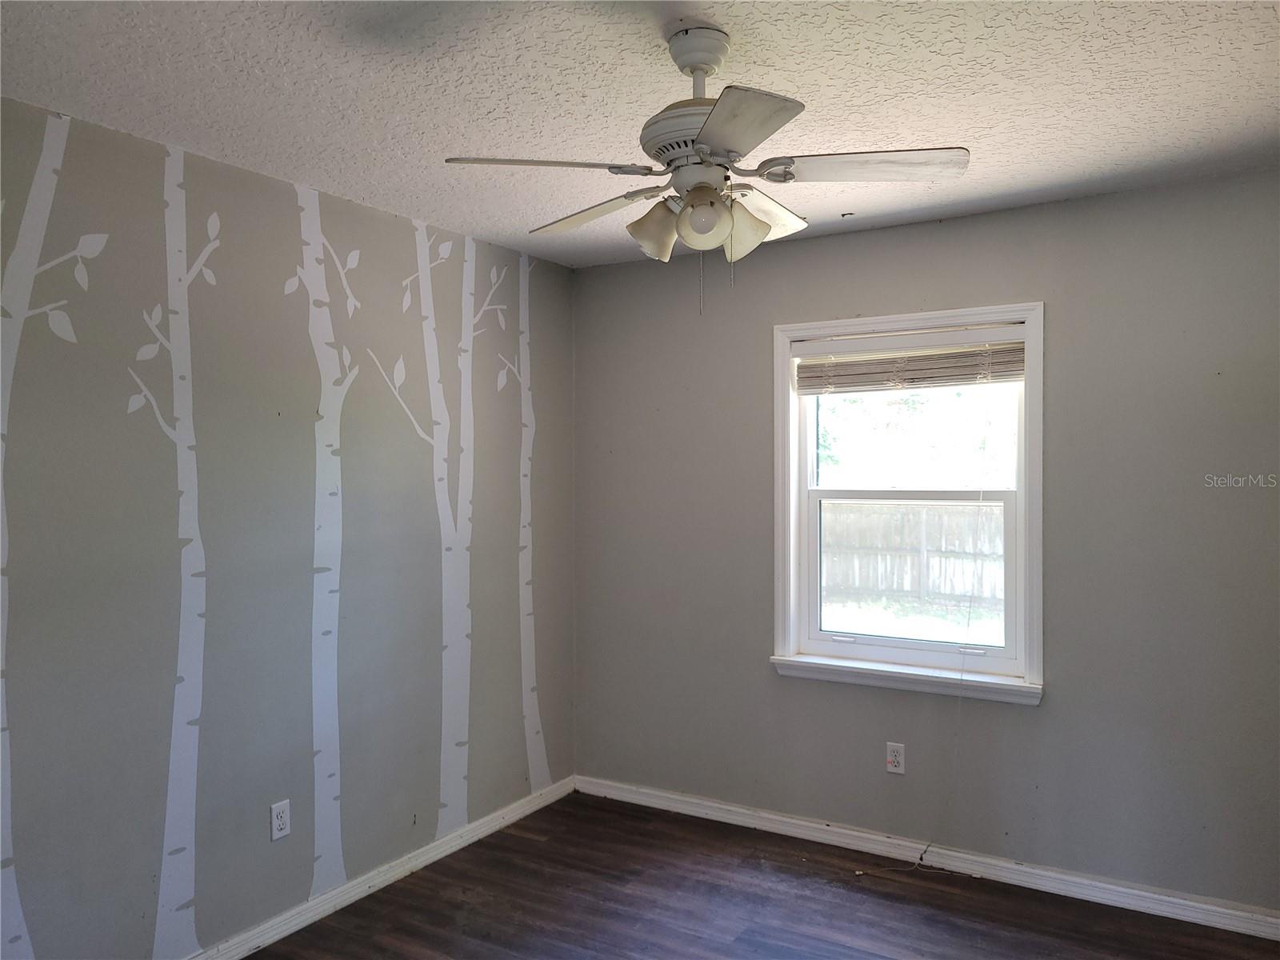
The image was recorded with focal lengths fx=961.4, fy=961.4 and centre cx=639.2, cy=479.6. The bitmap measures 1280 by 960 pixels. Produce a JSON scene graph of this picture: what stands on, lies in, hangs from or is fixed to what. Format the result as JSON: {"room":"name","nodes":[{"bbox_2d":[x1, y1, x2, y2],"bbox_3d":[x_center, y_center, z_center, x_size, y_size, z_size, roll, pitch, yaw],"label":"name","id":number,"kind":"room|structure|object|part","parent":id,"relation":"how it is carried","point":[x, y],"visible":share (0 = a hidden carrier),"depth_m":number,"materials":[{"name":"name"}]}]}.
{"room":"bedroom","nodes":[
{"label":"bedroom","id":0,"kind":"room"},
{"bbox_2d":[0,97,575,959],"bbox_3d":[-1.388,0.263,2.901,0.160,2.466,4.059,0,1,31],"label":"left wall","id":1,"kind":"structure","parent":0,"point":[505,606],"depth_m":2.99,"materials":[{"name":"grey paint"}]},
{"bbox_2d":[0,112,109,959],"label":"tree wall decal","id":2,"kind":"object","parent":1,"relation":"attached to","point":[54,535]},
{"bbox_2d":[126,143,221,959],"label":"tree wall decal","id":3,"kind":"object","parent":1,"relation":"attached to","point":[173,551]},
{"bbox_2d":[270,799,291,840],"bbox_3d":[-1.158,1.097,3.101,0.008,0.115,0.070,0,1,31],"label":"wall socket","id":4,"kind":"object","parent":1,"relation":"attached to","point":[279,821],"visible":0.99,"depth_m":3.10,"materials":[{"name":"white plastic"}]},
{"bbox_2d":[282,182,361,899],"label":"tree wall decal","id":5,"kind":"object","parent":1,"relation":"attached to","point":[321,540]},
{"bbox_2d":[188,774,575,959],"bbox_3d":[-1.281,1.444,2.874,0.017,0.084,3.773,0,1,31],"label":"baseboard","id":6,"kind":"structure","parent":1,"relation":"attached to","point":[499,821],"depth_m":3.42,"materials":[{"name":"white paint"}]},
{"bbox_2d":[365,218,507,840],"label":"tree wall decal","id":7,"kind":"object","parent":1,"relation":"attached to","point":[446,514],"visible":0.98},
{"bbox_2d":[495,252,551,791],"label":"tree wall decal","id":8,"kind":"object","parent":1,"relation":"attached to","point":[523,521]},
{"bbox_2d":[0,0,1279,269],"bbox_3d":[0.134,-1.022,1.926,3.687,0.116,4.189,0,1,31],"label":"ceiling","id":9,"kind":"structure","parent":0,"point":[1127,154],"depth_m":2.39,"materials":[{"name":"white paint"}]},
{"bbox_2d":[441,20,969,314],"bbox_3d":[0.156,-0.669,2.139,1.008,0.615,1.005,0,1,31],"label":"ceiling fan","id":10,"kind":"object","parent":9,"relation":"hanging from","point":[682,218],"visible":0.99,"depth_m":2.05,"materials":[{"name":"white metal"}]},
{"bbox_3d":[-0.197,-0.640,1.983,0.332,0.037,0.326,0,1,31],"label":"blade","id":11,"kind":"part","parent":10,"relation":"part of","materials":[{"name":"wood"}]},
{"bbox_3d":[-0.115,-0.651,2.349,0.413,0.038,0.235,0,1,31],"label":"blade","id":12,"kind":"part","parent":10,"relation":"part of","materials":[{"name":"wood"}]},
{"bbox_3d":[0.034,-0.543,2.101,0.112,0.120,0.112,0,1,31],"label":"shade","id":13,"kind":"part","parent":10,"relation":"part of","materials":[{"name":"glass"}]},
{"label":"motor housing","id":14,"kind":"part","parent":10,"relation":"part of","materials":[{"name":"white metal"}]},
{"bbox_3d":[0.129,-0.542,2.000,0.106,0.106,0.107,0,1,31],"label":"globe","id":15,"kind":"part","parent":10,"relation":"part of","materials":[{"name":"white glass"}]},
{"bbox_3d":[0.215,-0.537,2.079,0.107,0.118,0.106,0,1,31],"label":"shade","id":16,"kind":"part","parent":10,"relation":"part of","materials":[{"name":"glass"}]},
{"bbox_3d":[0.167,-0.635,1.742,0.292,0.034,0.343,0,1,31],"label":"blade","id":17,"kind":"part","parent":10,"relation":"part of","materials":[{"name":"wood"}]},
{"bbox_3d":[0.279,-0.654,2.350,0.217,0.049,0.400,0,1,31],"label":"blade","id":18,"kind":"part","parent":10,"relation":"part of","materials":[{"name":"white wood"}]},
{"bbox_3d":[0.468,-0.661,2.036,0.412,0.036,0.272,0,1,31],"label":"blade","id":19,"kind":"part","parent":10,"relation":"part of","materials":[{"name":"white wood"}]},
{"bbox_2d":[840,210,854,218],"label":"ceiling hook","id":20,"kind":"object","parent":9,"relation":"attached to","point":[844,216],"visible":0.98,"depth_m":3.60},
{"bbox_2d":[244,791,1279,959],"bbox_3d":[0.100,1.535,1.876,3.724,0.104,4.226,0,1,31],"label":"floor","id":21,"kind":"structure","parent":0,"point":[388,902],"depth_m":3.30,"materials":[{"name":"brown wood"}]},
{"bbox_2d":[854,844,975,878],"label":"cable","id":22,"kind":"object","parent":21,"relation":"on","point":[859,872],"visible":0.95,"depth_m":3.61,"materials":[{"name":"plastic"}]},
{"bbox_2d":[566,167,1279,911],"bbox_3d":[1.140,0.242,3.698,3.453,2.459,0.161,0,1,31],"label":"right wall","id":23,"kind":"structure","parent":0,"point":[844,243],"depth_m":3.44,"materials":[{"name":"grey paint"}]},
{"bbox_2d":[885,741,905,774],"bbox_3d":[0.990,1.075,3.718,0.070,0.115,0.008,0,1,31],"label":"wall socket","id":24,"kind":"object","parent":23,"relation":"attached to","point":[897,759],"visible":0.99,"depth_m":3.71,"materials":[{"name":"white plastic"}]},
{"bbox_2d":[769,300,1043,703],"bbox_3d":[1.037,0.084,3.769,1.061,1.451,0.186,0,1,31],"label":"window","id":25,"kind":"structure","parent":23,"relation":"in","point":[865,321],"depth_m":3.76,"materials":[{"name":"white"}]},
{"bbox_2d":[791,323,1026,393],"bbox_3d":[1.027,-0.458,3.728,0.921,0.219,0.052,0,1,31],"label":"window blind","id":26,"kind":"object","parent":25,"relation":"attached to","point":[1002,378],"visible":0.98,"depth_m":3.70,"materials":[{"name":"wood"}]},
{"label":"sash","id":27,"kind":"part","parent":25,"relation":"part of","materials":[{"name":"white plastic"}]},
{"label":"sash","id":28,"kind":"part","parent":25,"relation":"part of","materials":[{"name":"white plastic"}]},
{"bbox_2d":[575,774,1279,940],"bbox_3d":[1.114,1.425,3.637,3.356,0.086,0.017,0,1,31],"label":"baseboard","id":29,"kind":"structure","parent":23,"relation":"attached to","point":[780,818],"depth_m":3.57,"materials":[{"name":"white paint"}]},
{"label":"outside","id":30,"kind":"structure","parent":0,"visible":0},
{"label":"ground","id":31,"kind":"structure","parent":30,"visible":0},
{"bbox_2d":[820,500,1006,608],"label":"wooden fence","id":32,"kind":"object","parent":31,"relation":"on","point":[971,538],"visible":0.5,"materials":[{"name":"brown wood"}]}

........

TASK TO CARRY OUT — Give back every record exactly. Omit the pictures.

RESPONSE AREA —
The image was recorded with focal lengths fx=961.4, fy=961.4 and centre cx=639.2, cy=479.6. The bitmap measures 1280 by 960 pixels. Produce a JSON scene graph of this picture: what stands on, lies in, hangs from or is fixed to what. Format the result as JSON: {"room":"name","nodes":[{"bbox_2d":[x1, y1, x2, y2],"bbox_3d":[x_center, y_center, z_center, x_size, y_size, z_size, roll, pitch, yaw],"label":"name","id":number,"kind":"room|structure|object|part","parent":id,"relation":"how it is carried","point":[x, y],"visible":share (0 = a hidden carrier),"depth_m":number,"materials":[{"name":"name"}]}]}.
{"room":"bedroom","nodes":[
{"label":"bedroom","id":0,"kind":"room"},
{"bbox_2d":[0,97,575,959],"bbox_3d":[-1.388,0.263,2.901,0.160,2.466,4.059,0,1,31],"label":"left wall","id":1,"kind":"structure","parent":0,"point":[505,606],"depth_m":2.99,"materials":[{"name":"grey paint"}]},
{"bbox_2d":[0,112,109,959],"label":"tree wall decal","id":2,"kind":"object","parent":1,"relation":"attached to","point":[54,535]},
{"bbox_2d":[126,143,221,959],"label":"tree wall decal","id":3,"kind":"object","parent":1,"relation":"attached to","point":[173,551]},
{"bbox_2d":[270,799,291,840],"bbox_3d":[-1.158,1.097,3.101,0.008,0.115,0.070,0,1,31],"label":"wall socket","id":4,"kind":"object","parent":1,"relation":"attached to","point":[279,821],"visible":0.99,"depth_m":3.10,"materials":[{"name":"white plastic"}]},
{"bbox_2d":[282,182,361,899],"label":"tree wall decal","id":5,"kind":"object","parent":1,"relation":"attached to","point":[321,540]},
{"bbox_2d":[188,774,575,959],"bbox_3d":[-1.281,1.444,2.874,0.017,0.084,3.773,0,1,31],"label":"baseboard","id":6,"kind":"structure","parent":1,"relation":"attached to","point":[499,821],"depth_m":3.42,"materials":[{"name":"white paint"}]},
{"bbox_2d":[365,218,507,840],"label":"tree wall decal","id":7,"kind":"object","parent":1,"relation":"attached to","point":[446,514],"visible":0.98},
{"bbox_2d":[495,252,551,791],"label":"tree wall decal","id":8,"kind":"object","parent":1,"relation":"attached to","point":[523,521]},
{"bbox_2d":[0,0,1279,269],"bbox_3d":[0.134,-1.022,1.926,3.687,0.116,4.189,0,1,31],"label":"ceiling","id":9,"kind":"structure","parent":0,"point":[1127,154],"depth_m":2.39,"materials":[{"name":"white paint"}]},
{"bbox_2d":[441,20,969,314],"bbox_3d":[0.156,-0.669,2.139,1.008,0.615,1.005,0,1,31],"label":"ceiling fan","id":10,"kind":"object","parent":9,"relation":"hanging from","point":[682,218],"visible":0.99,"depth_m":2.05,"materials":[{"name":"white metal"}]},
{"bbox_3d":[-0.197,-0.640,1.983,0.332,0.037,0.326,0,1,31],"label":"blade","id":11,"kind":"part","parent":10,"relation":"part of","materials":[{"name":"wood"}]},
{"bbox_3d":[-0.115,-0.651,2.349,0.413,0.038,0.235,0,1,31],"label":"blade","id":12,"kind":"part","parent":10,"relation":"part of","materials":[{"name":"wood"}]},
{"bbox_3d":[0.034,-0.543,2.101,0.112,0.120,0.112,0,1,31],"label":"shade","id":13,"kind":"part","parent":10,"relation":"part of","materials":[{"name":"glass"}]},
{"label":"motor housing","id":14,"kind":"part","parent":10,"relation":"part of","materials":[{"name":"white metal"}]},
{"bbox_3d":[0.129,-0.542,2.000,0.106,0.106,0.107,0,1,31],"label":"globe","id":15,"kind":"part","parent":10,"relation":"part of","materials":[{"name":"white glass"}]},
{"bbox_3d":[0.215,-0.537,2.079,0.107,0.118,0.106,0,1,31],"label":"shade","id":16,"kind":"part","parent":10,"relation":"part of","materials":[{"name":"glass"}]},
{"bbox_3d":[0.167,-0.635,1.742,0.292,0.034,0.343,0,1,31],"label":"blade","id":17,"kind":"part","parent":10,"relation":"part of","materials":[{"name":"wood"}]},
{"bbox_3d":[0.279,-0.654,2.350,0.217,0.049,0.400,0,1,31],"label":"blade","id":18,"kind":"part","parent":10,"relation":"part of","materials":[{"name":"white wood"}]},
{"bbox_3d":[0.468,-0.661,2.036,0.412,0.036,0.272,0,1,31],"label":"blade","id":19,"kind":"part","parent":10,"relation":"part of","materials":[{"name":"white wood"}]},
{"bbox_2d":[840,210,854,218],"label":"ceiling hook","id":20,"kind":"object","parent":9,"relation":"attached to","point":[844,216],"visible":0.98,"depth_m":3.60},
{"bbox_2d":[244,791,1279,959],"bbox_3d":[0.100,1.535,1.876,3.724,0.104,4.226,0,1,31],"label":"floor","id":21,"kind":"structure","parent":0,"point":[388,902],"depth_m":3.30,"materials":[{"name":"brown wood"}]},
{"bbox_2d":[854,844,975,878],"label":"cable","id":22,"kind":"object","parent":21,"relation":"on","point":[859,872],"visible":0.95,"depth_m":3.61,"materials":[{"name":"plastic"}]},
{"bbox_2d":[566,167,1279,911],"bbox_3d":[1.140,0.242,3.698,3.453,2.459,0.161,0,1,31],"label":"right wall","id":23,"kind":"structure","parent":0,"point":[844,243],"depth_m":3.44,"materials":[{"name":"grey paint"}]},
{"bbox_2d":[885,741,905,774],"bbox_3d":[0.990,1.075,3.718,0.070,0.115,0.008,0,1,31],"label":"wall socket","id":24,"kind":"object","parent":23,"relation":"attached to","point":[897,759],"visible":0.99,"depth_m":3.71,"materials":[{"name":"white plastic"}]},
{"bbox_2d":[769,300,1043,703],"bbox_3d":[1.037,0.084,3.769,1.061,1.451,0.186,0,1,31],"label":"window","id":25,"kind":"structure","parent":23,"relation":"in","point":[865,321],"depth_m":3.76,"materials":[{"name":"white"}]},
{"bbox_2d":[791,323,1026,393],"bbox_3d":[1.027,-0.458,3.728,0.921,0.219,0.052,0,1,31],"label":"window blind","id":26,"kind":"object","parent":25,"relation":"attached to","point":[1002,378],"visible":0.98,"depth_m":3.70,"materials":[{"name":"wood"}]},
{"label":"sash","id":27,"kind":"part","parent":25,"relation":"part of","materials":[{"name":"white plastic"}]},
{"label":"sash","id":28,"kind":"part","parent":25,"relation":"part of","materials":[{"name":"white plastic"}]},
{"bbox_2d":[575,774,1279,940],"bbox_3d":[1.114,1.425,3.637,3.356,0.086,0.017,0,1,31],"label":"baseboard","id":29,"kind":"structure","parent":23,"relation":"attached to","point":[780,818],"depth_m":3.57,"materials":[{"name":"white paint"}]},
{"label":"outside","id":30,"kind":"structure","parent":0,"visible":0},
{"label":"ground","id":31,"kind":"structure","parent":30,"visible":0},
{"bbox_2d":[820,500,1006,608],"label":"wooden fence","id":32,"kind":"object","parent":31,"relation":"on","point":[971,538],"visible":0.5,"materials":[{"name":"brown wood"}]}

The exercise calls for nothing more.